Le faccine sullo schermo

Tanti quadratini sullo scherno del computer con belle faccine di bambine e bambini e in mezzo quella della maestra che spiega.
Poi tante icone: microfono acceso, microfono spento, mano alzata, mano abbassata, connessione attiva.

Ecco la DAD.

La DAD è un acronimo che significa didattica a distanza.
È praticamente il contrario della didattica in presenza in quanto la scuola viene fatta on line, cioè in videoconferenza.

Attualmente essa è stata perfezionata con la DDI (Didattica Digitale Integrata), un concetto diverso di scuola diversamente strutturato che integra didattica in presenza e a distanza, pensata soprattutto per le scuole superiori.

Ho avuto l’esperienza personale nella mia famiglia dove nipotini e nuora hanno operato in DAD.

Ho guardato quello schermo pieno di minuscole faccine degli alunni e la maestra che spiegava.

Una classe virtuale che si arrabattava per capire le parole, che combatteva con la connessione, che manovrava tasti spesso creando confusione. Ho visto una maestra alzare un foglio davanti allo schermo dove c’erano esempi di operazioni e frazioni: una fatica anche per trovare l’inquadratura giusta da far leggere agli alunni che poi gridavano all’unisono “ma è tutto sfocato, non vediamo niente!”
Che tristezza!
Che disagio!
Che malessere!

I bambini di oggi sono tutti supertecnologici, ma l’impressione prevalente è quella di una spersonalizzazione, di una grande stanchezza e conseguente distrazione per non poter seguire adeguatamente. È un disorientamento profondo. L’impressione è quella di una fatica che si accumula con il passare dei minuti, fatica della maestra innanzi tutto che deve tener viva l’attenzione. Fatica dei bambini dei quali vedi alla fine gli occhi che si perdono in alto o a lato. Non una parola con i compagni, non un contatto fisico, non uno sguardo che si incrocia.

Un brusco cambiamento non solo nei metodi di apprendimento, nell’ambiente dove si opera, ma soprattutto nella mancanza di quella interazione sociale che è fondamento della scuola per sviluppare le capacità cognitive e la personalità di un bambino.

L’acronimo DAD si può sciogliere anche in disagio a distanza.
Forse, in un futuro anche non troppo lontano la maggior parte dello studio verrà effettuato con questa modalità e già da tempo sono operanti università telematiche. Così pure per il lavoro di ufficio: oggi lo si definisce smart working, termini i quali nella realtà hanno il significato di lavoro intelligente e agile, ma hanno assunto quello di telelavoro.
La pandemia del covid-19 ci ha costretti a interrompere la scuola, il lavoro, le conferenze in presenza e abbiamo avuto, come dire, un primo assaggio di DAD e di smart working.

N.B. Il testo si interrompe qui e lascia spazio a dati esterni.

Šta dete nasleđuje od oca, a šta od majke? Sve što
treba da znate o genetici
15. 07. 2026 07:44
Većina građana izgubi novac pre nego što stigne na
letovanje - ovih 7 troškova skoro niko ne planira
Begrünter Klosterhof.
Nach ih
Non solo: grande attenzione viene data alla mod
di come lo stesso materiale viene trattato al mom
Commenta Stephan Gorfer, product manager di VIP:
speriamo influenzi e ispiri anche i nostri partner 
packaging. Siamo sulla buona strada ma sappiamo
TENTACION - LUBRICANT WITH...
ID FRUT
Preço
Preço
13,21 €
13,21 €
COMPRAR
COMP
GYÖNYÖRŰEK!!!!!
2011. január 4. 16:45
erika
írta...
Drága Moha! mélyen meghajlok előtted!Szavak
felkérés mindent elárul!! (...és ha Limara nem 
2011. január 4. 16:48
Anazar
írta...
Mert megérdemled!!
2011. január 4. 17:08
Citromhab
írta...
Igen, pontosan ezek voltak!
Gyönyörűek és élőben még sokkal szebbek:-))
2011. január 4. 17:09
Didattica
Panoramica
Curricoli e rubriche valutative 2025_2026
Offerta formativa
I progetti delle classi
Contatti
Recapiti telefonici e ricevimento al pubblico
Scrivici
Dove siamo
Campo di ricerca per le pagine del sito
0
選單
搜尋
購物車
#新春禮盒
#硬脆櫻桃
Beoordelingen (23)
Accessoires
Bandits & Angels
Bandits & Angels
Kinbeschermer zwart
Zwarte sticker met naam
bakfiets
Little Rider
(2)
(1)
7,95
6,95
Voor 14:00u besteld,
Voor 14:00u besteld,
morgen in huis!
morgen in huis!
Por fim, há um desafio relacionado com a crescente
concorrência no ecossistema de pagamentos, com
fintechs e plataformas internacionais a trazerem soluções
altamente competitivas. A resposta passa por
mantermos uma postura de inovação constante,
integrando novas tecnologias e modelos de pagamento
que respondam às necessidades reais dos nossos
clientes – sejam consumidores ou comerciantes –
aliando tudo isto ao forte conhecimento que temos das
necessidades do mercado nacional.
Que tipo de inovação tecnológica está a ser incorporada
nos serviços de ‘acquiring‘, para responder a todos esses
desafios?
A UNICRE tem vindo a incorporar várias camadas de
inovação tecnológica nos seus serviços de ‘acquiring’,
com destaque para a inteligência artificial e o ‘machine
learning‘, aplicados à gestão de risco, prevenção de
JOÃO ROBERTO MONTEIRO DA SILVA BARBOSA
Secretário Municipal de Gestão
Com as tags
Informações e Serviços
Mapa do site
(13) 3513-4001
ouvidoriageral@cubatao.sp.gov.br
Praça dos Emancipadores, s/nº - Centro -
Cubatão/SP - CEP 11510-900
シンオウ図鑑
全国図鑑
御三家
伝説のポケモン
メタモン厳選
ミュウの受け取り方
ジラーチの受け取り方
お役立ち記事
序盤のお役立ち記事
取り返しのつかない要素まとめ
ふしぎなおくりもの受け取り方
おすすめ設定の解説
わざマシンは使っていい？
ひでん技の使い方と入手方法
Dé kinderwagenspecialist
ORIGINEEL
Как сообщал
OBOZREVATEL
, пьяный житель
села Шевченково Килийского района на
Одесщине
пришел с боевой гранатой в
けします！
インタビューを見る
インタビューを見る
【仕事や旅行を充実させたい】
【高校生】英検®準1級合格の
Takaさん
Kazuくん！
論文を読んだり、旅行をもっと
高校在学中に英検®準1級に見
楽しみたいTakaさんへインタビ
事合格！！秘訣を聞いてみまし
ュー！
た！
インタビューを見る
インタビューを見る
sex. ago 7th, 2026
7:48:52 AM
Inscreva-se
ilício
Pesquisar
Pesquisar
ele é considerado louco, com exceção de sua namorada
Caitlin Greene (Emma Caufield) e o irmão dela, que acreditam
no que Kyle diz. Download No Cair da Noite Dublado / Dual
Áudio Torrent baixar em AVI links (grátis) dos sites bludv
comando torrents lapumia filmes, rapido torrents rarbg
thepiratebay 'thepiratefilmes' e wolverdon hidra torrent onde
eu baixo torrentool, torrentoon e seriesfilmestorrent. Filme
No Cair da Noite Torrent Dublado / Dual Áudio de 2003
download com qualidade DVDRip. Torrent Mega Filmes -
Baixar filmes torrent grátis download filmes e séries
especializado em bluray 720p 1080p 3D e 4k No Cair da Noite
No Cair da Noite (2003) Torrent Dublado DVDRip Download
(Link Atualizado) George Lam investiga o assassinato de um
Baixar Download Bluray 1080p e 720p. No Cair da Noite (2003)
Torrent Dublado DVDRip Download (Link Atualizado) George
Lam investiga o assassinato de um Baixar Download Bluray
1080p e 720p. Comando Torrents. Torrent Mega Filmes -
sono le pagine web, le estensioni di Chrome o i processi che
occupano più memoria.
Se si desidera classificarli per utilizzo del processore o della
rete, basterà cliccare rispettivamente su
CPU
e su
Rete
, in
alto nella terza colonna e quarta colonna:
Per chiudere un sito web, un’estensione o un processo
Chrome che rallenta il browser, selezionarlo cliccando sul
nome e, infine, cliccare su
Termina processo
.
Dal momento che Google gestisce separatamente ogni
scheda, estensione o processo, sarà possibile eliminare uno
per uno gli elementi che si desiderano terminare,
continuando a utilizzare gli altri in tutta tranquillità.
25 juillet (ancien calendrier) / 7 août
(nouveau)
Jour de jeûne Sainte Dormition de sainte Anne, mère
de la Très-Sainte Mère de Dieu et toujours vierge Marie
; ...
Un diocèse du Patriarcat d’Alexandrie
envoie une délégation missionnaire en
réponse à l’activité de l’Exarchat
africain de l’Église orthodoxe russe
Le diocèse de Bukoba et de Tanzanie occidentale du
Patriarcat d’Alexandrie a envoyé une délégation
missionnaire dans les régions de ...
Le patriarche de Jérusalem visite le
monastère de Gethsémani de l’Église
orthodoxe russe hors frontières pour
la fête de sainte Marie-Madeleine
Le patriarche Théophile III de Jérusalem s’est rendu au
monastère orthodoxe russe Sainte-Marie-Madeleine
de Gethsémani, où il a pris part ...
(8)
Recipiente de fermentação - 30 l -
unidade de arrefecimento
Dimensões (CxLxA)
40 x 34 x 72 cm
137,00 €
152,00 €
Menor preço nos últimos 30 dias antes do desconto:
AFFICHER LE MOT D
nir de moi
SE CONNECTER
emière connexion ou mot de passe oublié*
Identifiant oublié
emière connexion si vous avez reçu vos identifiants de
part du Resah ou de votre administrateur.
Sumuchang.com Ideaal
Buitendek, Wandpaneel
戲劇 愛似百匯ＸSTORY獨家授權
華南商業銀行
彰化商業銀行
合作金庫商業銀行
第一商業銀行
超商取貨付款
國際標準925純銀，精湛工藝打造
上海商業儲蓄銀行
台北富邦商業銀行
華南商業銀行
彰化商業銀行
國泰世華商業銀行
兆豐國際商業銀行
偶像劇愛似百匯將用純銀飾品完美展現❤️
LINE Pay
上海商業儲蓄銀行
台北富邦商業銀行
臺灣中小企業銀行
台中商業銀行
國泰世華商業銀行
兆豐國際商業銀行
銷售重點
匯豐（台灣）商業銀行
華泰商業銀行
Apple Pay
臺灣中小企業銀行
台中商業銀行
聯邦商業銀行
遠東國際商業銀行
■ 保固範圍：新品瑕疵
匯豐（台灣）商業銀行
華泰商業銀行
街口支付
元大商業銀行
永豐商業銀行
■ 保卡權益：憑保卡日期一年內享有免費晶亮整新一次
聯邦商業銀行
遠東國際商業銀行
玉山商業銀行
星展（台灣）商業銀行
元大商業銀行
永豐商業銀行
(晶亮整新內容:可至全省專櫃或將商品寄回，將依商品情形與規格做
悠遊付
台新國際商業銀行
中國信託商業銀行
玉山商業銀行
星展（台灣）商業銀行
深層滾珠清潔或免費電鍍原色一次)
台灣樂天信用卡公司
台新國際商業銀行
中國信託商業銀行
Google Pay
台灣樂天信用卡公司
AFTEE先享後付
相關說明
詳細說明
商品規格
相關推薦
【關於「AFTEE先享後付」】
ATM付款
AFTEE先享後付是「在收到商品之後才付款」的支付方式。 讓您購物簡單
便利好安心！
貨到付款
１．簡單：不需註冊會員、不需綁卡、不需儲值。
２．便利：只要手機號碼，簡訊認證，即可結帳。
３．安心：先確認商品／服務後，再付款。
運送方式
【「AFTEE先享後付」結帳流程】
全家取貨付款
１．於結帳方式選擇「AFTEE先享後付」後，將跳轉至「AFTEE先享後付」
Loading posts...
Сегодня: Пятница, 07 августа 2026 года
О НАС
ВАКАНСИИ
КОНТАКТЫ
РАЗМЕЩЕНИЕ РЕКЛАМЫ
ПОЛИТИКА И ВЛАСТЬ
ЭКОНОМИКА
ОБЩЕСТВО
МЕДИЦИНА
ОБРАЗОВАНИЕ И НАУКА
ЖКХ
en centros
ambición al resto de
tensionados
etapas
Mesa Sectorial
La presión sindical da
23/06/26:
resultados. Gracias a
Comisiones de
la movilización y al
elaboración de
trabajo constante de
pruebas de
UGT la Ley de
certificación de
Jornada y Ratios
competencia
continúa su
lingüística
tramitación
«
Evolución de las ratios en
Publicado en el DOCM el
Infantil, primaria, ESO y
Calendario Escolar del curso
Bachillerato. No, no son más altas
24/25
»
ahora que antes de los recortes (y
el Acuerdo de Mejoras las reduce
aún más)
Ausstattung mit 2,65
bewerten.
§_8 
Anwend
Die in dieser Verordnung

Tutto ciò è stato necessario per combattere e fermare questa pandemia, ma non eravamo pronti perché mancava un po’ di tutto: computer, una rete efficiente, l’esperienza, l’organizzazione degli spazi e dei tempi. Pensiamo a una famiglia dove sia i figli che i genitori siano in collegamento internet contemporaneamente tra le quattro pareti domestiche; pensiamo all’organizzazione del lavoro, al sovrapporsi delle voci, alla ricerca di spazi e tempi per ciascuno dei componenti.

Pensiamo e riflettiamo: se all’inizio di questa esplosione della pandemia sono state fatte scelte drastiche come la chiusura della scuola, c’era stato poi tutto il tempo di organizzarsi prima dell’arrivo della seconda ondata: non parlo dei banchi con le rotelle ormai divenuti una barzelletta, ma sull’organizzazione delle lezioni, sui trasporti, sulle misure di sicurezza, sull’uso delle mascherine, sugli orari.

I bambini e gli adolescenti, soprattutto loro, che hanno un’età che permette di assorbire tutto come una spugna e che sono nell’età formativa più intensa e importante, quelle faccine anonime sugli schermi, devono ritornare fisicamente insieme per poter ritrovare nella scuola un punto di riferimento fondamentale della loro crescita.

Ho circoscritto queste considerazioni al mondo dei bambini e degli adolescenti, consapevole che imponente e grave è la situazione riguardante gli studenti più grandi e soprattutto la scuola in generale i cui problemi, di radici lontane, sono stati prepotentemente portati in primo piano dalla pandemia: problemi di istruzione, di formazione, di cultura, di ammodernamento della tecnologia, di organizzazione, di programmi.

Sconsolata mi chiedo: quale futuro si profila per i nostri ragazzi?